Problem requirements: Repeat only the stretch of lines below that runs from the line with "M211,1455l3,17 -5,2 -15,-17z" through the line with "M209,0l12,309 17,602 -13,122", unaltered.
== == ==
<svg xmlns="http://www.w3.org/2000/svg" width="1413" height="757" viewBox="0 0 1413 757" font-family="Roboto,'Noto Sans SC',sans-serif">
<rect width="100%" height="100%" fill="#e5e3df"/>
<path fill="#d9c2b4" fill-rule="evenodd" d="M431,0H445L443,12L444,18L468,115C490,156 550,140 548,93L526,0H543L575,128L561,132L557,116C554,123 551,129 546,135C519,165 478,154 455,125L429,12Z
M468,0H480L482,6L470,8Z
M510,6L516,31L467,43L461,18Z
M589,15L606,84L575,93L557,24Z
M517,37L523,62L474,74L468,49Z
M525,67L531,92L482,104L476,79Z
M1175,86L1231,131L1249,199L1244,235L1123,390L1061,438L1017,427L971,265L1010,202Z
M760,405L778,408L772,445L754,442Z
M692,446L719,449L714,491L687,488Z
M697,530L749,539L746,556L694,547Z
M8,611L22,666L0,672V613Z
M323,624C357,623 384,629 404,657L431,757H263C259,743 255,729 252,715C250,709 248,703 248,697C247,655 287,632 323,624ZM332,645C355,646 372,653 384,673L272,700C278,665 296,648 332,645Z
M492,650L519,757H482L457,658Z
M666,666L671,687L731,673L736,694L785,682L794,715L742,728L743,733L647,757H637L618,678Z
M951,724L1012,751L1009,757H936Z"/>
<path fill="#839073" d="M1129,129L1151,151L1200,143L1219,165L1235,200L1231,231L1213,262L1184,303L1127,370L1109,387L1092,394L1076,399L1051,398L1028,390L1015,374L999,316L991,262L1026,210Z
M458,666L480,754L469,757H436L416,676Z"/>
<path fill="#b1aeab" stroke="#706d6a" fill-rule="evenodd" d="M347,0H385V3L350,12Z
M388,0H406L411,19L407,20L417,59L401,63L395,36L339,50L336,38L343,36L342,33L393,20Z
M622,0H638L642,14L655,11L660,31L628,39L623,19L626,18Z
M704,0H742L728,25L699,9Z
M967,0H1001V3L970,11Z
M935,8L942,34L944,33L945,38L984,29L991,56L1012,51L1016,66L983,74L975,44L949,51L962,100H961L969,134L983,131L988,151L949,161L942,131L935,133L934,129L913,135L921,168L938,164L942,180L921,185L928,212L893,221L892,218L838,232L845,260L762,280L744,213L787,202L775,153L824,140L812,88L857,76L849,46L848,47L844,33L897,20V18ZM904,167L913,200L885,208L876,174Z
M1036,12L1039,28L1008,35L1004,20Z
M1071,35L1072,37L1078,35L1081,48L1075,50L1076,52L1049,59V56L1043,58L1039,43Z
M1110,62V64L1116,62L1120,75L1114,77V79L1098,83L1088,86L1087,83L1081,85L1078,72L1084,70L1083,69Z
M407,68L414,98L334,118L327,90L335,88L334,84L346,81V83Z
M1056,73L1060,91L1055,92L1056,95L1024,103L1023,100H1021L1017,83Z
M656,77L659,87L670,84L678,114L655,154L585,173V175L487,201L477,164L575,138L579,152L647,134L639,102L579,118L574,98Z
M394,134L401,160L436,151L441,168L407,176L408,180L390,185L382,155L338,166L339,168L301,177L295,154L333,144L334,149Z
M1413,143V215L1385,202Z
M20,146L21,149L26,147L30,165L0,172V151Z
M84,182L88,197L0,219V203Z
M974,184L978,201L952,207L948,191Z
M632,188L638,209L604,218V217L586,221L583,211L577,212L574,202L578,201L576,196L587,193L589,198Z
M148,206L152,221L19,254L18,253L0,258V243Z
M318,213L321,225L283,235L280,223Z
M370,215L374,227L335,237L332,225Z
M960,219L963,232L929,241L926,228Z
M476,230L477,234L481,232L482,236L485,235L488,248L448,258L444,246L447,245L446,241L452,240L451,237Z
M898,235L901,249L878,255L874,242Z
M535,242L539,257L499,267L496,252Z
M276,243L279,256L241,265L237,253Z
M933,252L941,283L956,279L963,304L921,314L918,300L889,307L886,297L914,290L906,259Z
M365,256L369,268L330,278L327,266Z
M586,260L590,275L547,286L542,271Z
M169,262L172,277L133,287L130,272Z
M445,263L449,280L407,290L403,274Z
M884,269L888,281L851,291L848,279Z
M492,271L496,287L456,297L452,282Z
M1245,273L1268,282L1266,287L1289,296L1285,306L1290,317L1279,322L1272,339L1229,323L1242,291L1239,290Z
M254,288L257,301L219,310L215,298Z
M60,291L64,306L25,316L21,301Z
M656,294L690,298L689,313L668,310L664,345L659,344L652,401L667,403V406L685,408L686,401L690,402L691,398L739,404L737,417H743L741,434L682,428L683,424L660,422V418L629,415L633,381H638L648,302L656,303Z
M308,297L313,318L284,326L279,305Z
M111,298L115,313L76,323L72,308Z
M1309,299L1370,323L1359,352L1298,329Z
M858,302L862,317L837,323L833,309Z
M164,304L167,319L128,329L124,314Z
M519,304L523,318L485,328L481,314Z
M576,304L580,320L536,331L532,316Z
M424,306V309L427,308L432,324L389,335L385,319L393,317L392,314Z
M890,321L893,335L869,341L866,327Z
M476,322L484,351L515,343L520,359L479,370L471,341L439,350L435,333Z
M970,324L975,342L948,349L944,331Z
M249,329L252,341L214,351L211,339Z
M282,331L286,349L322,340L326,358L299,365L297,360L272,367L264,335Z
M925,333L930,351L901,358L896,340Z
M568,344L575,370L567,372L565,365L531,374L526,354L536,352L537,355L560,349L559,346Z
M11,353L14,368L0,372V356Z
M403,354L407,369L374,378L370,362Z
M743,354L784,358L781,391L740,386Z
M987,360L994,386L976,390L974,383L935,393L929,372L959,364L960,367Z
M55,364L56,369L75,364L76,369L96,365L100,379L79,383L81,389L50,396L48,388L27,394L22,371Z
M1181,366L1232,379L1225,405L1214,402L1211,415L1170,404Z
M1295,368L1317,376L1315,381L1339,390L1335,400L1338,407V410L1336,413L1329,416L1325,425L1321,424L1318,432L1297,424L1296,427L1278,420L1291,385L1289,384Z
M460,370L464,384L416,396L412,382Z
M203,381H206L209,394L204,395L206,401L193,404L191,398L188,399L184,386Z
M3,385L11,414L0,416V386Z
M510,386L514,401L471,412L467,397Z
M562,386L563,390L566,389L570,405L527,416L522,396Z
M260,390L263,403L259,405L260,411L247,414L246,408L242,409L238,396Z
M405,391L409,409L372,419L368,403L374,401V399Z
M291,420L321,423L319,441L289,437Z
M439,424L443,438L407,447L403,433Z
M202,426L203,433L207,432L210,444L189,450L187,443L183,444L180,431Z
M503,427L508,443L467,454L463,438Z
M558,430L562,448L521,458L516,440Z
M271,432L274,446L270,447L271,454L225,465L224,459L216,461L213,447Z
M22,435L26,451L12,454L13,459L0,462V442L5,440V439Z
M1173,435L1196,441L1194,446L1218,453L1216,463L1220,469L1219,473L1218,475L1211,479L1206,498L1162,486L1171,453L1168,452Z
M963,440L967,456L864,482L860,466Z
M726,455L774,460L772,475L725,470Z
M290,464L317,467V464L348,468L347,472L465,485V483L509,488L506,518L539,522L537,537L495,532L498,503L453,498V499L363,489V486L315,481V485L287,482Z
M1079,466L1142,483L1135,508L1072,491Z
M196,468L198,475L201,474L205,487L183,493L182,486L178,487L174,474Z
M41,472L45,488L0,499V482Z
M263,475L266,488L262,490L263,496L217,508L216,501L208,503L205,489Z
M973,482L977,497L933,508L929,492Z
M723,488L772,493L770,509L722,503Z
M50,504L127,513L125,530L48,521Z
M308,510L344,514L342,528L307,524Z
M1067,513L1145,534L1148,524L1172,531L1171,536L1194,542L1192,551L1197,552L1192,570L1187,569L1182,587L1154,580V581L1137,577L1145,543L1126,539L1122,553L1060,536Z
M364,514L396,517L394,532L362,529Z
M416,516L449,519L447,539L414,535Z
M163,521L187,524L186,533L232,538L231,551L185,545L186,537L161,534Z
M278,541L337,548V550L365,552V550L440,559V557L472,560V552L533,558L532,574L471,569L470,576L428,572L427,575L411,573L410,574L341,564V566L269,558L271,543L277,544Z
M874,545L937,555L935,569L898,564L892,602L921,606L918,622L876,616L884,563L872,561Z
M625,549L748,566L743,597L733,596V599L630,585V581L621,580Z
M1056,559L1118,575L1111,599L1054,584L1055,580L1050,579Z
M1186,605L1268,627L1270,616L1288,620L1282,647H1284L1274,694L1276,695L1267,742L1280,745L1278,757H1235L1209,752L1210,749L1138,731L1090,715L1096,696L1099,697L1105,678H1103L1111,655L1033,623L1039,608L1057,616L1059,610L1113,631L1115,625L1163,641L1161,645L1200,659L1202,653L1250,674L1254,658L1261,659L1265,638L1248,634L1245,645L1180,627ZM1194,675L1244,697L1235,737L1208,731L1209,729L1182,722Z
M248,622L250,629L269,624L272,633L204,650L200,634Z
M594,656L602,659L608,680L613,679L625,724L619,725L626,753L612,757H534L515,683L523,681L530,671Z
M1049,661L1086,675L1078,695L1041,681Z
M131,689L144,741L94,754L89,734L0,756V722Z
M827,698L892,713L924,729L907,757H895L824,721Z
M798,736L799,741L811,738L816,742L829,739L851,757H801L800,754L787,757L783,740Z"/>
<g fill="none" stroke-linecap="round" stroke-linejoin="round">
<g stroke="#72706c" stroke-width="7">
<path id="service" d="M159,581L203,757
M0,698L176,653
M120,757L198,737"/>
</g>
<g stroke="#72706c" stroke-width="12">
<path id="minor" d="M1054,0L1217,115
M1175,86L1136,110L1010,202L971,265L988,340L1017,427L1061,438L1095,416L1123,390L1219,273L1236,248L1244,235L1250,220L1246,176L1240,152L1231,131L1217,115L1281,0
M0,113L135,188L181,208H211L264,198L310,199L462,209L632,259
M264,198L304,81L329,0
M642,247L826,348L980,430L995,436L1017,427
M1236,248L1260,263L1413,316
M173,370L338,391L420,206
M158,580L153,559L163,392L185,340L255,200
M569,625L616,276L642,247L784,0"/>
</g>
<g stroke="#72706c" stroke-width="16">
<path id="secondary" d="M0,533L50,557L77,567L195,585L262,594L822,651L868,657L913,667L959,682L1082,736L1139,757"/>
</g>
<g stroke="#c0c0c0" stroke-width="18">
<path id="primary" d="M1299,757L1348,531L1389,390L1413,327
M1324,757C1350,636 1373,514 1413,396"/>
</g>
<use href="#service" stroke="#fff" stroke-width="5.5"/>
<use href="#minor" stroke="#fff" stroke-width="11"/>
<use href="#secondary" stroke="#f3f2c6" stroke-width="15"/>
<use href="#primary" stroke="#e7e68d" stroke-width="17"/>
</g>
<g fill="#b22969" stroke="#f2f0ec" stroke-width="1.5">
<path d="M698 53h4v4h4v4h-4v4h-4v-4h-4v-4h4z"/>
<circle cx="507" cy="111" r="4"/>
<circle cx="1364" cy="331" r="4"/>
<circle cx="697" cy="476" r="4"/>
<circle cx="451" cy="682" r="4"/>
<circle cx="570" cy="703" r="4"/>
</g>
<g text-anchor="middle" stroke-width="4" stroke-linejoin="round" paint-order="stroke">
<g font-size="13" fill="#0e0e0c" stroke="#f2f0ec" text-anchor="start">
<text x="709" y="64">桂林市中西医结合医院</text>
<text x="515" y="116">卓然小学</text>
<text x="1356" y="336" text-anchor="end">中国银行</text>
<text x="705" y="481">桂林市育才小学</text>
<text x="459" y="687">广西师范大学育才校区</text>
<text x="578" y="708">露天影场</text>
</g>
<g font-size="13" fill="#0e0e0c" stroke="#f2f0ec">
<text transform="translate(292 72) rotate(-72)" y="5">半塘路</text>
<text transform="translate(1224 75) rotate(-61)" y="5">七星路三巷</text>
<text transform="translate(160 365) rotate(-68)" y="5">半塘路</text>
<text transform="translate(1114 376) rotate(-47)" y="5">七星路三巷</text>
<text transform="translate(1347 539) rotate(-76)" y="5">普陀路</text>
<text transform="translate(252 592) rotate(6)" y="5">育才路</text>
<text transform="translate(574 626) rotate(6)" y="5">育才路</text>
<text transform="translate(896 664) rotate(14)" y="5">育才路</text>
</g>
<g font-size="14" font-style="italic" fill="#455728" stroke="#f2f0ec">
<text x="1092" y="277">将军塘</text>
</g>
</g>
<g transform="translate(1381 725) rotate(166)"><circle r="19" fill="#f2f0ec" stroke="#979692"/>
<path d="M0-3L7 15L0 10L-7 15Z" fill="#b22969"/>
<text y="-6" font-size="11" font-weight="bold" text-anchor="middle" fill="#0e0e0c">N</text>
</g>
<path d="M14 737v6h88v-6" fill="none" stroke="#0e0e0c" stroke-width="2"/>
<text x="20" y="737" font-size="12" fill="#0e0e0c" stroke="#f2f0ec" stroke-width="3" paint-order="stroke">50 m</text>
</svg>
== == ==
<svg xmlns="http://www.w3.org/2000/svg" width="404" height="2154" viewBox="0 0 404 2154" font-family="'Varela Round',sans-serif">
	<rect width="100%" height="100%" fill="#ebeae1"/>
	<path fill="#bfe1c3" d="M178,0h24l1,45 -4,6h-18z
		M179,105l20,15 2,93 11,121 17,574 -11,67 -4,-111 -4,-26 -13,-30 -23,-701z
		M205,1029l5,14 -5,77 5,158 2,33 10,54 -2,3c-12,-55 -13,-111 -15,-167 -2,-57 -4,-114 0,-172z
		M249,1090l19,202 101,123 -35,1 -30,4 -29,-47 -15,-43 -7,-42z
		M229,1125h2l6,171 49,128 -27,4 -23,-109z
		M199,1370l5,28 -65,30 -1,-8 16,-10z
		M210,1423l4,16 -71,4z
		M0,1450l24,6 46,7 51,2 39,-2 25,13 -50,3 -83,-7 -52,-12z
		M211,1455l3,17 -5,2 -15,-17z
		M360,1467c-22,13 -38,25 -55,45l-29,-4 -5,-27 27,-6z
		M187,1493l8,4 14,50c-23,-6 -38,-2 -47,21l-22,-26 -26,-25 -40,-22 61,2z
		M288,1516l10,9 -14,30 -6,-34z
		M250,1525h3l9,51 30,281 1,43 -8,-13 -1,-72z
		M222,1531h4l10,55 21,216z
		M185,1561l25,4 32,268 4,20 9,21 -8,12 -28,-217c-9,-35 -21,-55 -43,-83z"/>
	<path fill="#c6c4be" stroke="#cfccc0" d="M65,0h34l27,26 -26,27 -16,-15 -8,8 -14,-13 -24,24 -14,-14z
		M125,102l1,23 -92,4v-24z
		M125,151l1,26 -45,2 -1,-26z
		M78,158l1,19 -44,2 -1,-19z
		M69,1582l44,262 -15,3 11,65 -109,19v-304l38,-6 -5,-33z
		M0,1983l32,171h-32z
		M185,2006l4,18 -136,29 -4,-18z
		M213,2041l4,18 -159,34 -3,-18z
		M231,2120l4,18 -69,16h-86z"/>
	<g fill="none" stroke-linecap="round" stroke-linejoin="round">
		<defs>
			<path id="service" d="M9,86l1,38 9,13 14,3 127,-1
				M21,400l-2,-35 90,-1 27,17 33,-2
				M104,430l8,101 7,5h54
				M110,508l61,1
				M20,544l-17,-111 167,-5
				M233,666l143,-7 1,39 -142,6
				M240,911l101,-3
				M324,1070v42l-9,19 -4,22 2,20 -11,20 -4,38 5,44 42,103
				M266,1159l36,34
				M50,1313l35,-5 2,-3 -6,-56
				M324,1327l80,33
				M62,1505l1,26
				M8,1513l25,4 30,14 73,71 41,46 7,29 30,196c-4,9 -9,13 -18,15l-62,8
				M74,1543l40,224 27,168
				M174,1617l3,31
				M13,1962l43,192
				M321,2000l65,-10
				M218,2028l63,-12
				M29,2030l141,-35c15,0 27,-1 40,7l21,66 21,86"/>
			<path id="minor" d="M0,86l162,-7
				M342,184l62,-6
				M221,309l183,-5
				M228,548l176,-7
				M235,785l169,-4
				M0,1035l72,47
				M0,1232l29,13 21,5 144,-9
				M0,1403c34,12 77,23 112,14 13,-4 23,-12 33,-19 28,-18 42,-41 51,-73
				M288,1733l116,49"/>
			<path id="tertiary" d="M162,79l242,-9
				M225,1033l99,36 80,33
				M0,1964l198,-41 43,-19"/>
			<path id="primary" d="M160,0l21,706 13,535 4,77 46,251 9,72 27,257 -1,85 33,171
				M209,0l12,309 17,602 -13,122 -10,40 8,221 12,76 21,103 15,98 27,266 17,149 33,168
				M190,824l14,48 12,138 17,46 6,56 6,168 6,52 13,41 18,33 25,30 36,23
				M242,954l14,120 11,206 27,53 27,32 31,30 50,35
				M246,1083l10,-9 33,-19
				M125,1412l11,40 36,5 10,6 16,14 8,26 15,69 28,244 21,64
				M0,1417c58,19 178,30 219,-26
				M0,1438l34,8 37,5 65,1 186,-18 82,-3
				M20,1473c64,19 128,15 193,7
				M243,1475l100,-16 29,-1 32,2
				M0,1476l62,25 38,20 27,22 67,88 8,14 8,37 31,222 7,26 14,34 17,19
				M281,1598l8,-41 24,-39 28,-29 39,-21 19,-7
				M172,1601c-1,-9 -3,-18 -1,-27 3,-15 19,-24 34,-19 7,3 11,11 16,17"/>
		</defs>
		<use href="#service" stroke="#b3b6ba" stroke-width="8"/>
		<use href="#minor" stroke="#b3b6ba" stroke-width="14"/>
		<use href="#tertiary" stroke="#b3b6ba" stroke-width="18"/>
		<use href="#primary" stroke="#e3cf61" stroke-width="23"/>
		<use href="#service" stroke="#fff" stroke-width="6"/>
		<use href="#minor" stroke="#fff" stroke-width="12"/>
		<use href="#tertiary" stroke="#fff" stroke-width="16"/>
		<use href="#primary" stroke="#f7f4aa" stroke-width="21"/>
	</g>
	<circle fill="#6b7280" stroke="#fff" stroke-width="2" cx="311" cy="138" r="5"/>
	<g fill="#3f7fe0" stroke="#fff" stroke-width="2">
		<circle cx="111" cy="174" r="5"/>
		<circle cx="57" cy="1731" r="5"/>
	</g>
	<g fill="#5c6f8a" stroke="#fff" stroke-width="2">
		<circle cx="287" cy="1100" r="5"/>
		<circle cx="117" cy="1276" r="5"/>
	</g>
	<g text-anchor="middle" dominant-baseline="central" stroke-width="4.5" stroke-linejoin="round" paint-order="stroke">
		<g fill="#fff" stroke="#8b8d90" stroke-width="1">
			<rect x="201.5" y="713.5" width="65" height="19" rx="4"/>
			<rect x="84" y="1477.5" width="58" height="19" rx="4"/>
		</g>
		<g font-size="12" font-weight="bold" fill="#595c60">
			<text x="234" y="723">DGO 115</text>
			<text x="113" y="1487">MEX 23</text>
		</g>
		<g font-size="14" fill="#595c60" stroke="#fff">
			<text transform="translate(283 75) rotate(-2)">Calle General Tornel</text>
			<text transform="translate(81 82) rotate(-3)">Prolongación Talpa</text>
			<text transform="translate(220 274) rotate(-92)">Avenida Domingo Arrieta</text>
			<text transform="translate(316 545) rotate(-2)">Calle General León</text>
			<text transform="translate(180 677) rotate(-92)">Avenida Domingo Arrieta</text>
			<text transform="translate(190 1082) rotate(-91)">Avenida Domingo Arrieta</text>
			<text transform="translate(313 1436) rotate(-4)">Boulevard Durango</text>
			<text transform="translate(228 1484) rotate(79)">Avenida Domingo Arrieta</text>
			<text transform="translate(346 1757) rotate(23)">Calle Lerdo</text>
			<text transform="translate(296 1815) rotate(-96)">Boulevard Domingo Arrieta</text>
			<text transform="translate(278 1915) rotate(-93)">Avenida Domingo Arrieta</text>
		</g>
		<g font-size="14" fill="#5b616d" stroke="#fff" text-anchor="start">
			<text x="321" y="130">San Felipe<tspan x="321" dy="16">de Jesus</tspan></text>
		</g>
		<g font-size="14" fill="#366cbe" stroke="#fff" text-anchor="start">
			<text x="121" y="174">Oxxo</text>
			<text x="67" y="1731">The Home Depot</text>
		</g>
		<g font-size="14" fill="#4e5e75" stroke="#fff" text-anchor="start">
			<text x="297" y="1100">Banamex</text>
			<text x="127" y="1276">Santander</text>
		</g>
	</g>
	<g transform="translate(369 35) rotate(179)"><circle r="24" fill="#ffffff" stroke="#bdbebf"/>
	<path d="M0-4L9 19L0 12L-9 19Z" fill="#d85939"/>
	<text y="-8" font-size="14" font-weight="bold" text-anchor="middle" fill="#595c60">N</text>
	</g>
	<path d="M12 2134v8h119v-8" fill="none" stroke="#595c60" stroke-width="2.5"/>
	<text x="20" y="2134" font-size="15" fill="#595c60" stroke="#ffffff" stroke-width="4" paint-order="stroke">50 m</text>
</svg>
== == ==
Exercise answer:
		M211,1455l3,17 -5,2 -15,-17z
		M360,1467c-22,13 -38,25 -55,45l-29,-4 -5,-27 27,-6z
		M187,1493l8,4 14,50c-23,-6 -38,-2 -47,21l-22,-26 -26,-25 -40,-22 61,2z
		M288,1516l10,9 -14,30 -6,-34z
		M250,1525h3l9,51 30,281 1,43 -8,-13 -1,-72z
		M222,1531h4l10,55 21,216z
		M185,1561l25,4 32,268 4,20 9,21 -8,12 -28,-217c-9,-35 -21,-55 -43,-83z"/>
	<path fill="#c6c4be" stroke="#cfccc0" d="M65,0h34l27,26 -26,27 -16,-15 -8,8 -14,-13 -24,24 -14,-14z
		M125,102l1,23 -92,4v-24z
		M125,151l1,26 -45,2 -1,-26z
		M78,158l1,19 -44,2 -1,-19z
		M69,1582l44,262 -15,3 11,65 -109,19v-304l38,-6 -5,-33z
		M0,1983l32,171h-32z
		M185,2006l4,18 -136,29 -4,-18z
		M213,2041l4,18 -159,34 -3,-18z
		M231,2120l4,18 -69,16h-86z"/>
	<g fill="none" stroke-linecap="round" stroke-linejoin="round">
		<defs>
			<path id="service" d="M9,86l1,38 9,13 14,3 127,-1
				M21,400l-2,-35 90,-1 27,17 33,-2
				M104,430l8,101 7,5h54
				M110,508l61,1
				M20,544l-17,-111 167,-5
				M233,666l143,-7 1,39 -142,6
				M240,911l101,-3
				M324,1070v42l-9,19 -4,22 2,20 -11,20 -4,38 5,44 42,103
				M266,1159l36,34
				M50,1313l35,-5 2,-3 -6,-56
				M324,1327l80,33
				M62,1505l1,26
				M8,1513l25,4 30,14 73,71 41,46 7,29 30,196c-4,9 -9,13 -18,15l-62,8
				M74,1543l40,224 27,168
				M174,1617l3,31
				M13,1962l43,192
				M321,2000l65,-10
				M218,2028l63,-12
				M29,2030l141,-35c15,0 27,-1 40,7l21,66 21,86"/>
			<path id="minor" d="M0,86l162,-7
				M342,184l62,-6
				M221,309l183,-5
				M228,548l176,-7
				M235,785l169,-4
				M0,1035l72,47
				M0,1232l29,13 21,5 144,-9
				M0,1403c34,12 77,23 112,14 13,-4 23,-12 33,-19 28,-18 42,-41 51,-73
				M288,1733l116,49"/>
			<path id="tertiary" d="M162,79l242,-9
				M225,1033l99,36 80,33
				M0,1964l198,-41 43,-19"/>
			<path id="primary" d="M160,0l21,706 13,535 4,77 46,251 9,72 27,257 -1,85 33,171
				M209,0l12,309 17,602 -13,122 -10,40 8,221 12,76 21,103 15,98 27,266 17,149 33,168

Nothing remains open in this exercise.